# DOCUMENTTEKST
2. Gebruiksvoorschriften
De gronden bestemd voor openbaar groen
mogen uitsluitend gebruikt worden voor:
a.
groenvoorzieningen,
recreatieve voorzieningen, nutsvoorzieningen, kunstwerken, langzaam
verkeersroutes en water;
b.
groenstructuren,
natuurvriendelijke oevers, water en recreatieve langzaam verkeersroutes met een
maximale breedte van 2,0 m ter plaatse van de aanwijzing 'ecologische zone';
c.
tenminste 1
speelvoorziening van minimaal 100 m².binnen het bestemmingsvlak ter plaatse van
de aanwijzing 'speelvoorziening';
d.
een doorgaande route
voor langzaam verkeer binnen 5 m uit het hart van de aanwijzing 'langzaam
verkeersroute'.
3. Bouwvoorschriften
In of op deze gronden
mogen ten behoeve van de bestemming uitsluitend bouwwerken worden gebouwd met
dien verstande dat voor de bouwhoogte van bouwwerken, geen gebouwen zijnde, het
maximum geldt als bepaald in artikel 16 van het bestemmingsplan Harnaschpolder
Delft, Lookwatering-west en Voordijkshoorn.vastgesteld in maart
2005 en goedgekeurd op ##.
1. Doeleindenomschrijving
Gronden op de kaart aangewezen voor
VERKEERSDOELEINDEN 1 zijn bestemd voor:
a. verblijfs-
en verkeersruimte;
b. onder
peil gelegen leidingen ten behoeve van nutsvoorziening.
2. Gebruiksvoorschriften
De gronden mogen uitsluitend gebruikt
worden ten behoeve van verblijfs- en verkeersvoorzieningen met de daarbij
behorende verhardingen alsmede voor groenvoorzieningen, speelvoorzieningen,
water, kunstwerken en nutsvoorzieningen.
3. Bouwvoorschriften
In en op deze gronden mogen ten behoeve
van de bestemming uitsluitend bouwwerken worden gebouwd met dien verstande dat
voor de bouwhoogte van bouwwerken, geen gebouwen zijnde de maximum bouwhoogte
geldt als bepaald in artikel 16 van het bestemmingsplan Harnaschpolder Delft,
Lookwatering-west en Voordijkshoorn.vastgesteld in maart
2005 en goedgekeurd op ##..

# OPGAVE
Kun je uit de bestemmingsplanregels hierboven alles vanaf "1. Doeleindenomschrijving" tot en met "behoeve van nutsvoorziening." letterlijk herhalen?

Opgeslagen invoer

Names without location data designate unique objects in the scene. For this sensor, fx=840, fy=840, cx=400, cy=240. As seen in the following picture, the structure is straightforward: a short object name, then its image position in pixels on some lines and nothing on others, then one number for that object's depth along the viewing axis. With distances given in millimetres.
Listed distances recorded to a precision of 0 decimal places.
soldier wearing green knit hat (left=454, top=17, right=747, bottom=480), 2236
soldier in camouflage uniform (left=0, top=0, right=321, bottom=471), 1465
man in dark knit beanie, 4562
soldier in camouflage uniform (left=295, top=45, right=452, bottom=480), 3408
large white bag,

# UITWERKING
1. Doeleindenomschrijving
Gronden op de kaart aangewezen voor
VERKEERSDOELEINDEN 1 zijn bestemd voor:
a. verblijfs-
en verkeersruimte;
b. onder
peil gelegen leidingen ten behoeve van nutsvoorziening.